Задания —
**A)** Что, согласно отрывку, Епиходов всегда носит при себе?
**B)** Выпишите из отрывка без изменений фрагмент между словами "Язык лиц, которые, как" и "ней капиталистических отно­шений." включительно.

Выбранный отрывок —
Отличительная черта этого языка есть обилие вводных слов и разрушенная фразеология: с точки зрения — неизвестно какой, в состоянии духа — неизвестно какое и т. д. Притом сам Епиходов объясняет совершенно точно происхождение этого языка:

«Я развитой человек, читаю разные замечательные книги, но никак не могу понять направления, чего мне собственно хочется, жить мне, или застрелиться, собственно говоря, но тем не менее я всегда ношу при себе револьвер».

Язык лиц, которые, как телеграфист Ять в чеховской «Свадьбе», «хочут свою образованность показать», проявляется многообразно и не сводим к единой формуле. Сюда принадлежит и пьяный купец-самодур, кричащий в клубе: «прошу мне не претикословить» и переехавший в город крестьянский сын, посылающий оттуда ро­дителям фунт чаю «для удовлетворения их физической потребности», и приказчик, житейская мудрость которого отлилась в формулы: «соответствие жизни по амбиции личности» или «все зависимо от волнения кредита», и заказывающий половому в трактире язык в следующих словах: «Дай-ка нам порцию главного мастера клеветы и злословия с картофельным пюре» и т. д. Соответствующий материал нашей беллетристики очень важен для изучения тех процессов концентрации и расслоения, которые происходили в языке широ­ких масс России по мере развития в ней капиталистических отно­шений.

Список данных —
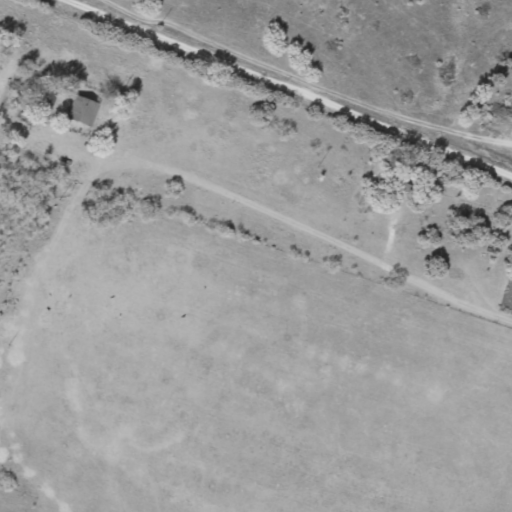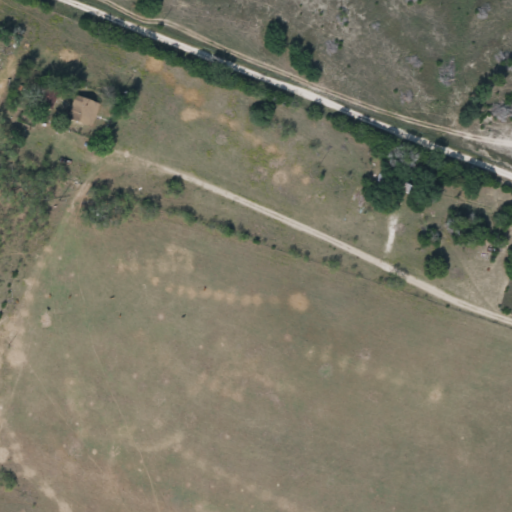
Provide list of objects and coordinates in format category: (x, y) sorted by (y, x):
road: (482, 23)
building: (47, 94)
building: (82, 107)
road: (479, 303)
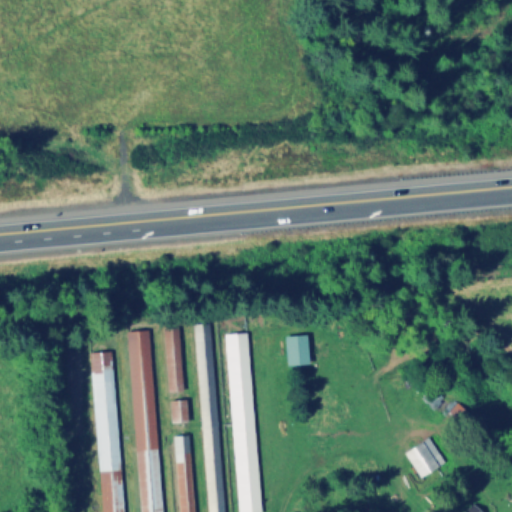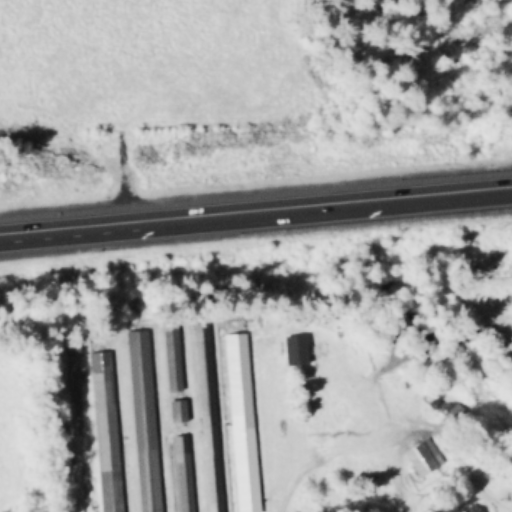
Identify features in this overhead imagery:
road: (255, 213)
building: (173, 362)
building: (449, 411)
building: (179, 413)
building: (210, 418)
building: (145, 422)
building: (109, 441)
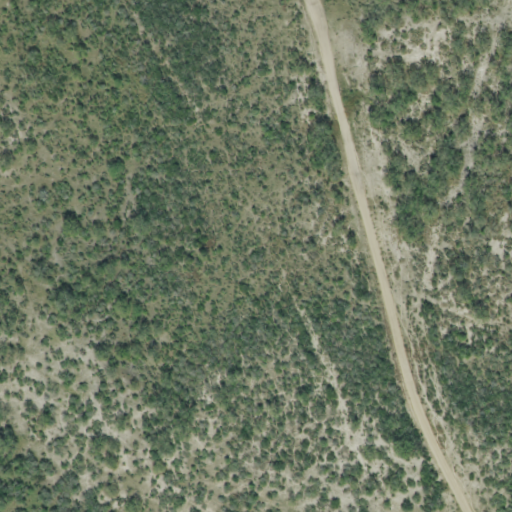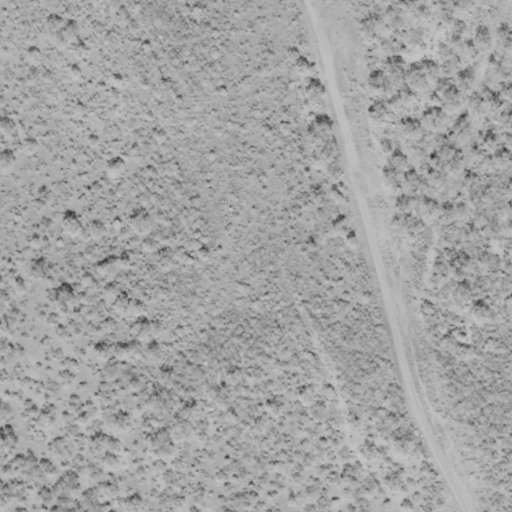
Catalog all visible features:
road: (374, 259)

Ответы к заданиям —
**A)** Револьвер.

**B)**
Язык лиц, которые, как телеграфист Ять в чеховской «Свадьбе», «хочут свою образованность показать», проявляется многообразно и не сводим к единой формуле. Сюда принадлежит и пьяный купец-самодур, кричащий в клубе: «прошу мне не претикословить» и переехавший в город крестьянский сын, посылающий оттуда ро­дителям фунт чаю «для удовлетворения их физической потребности», и приказчик, житейская мудрость которого отлилась в формулы: «соответствие жизни по амбиции личности» или «все зависимо от волнения кредита», и заказывающий половому в трактире язык в следующих словах: «Дай-ка нам порцию главного мастера клеветы и злословия с картофельным пюре» и т. д. Соответствующий материал нашей беллетристики очень важен для изучения тех процессов концентрации и расслоения, которые происходили в языке широ­ких масс России по мере развития в ней капиталистических отно­шений.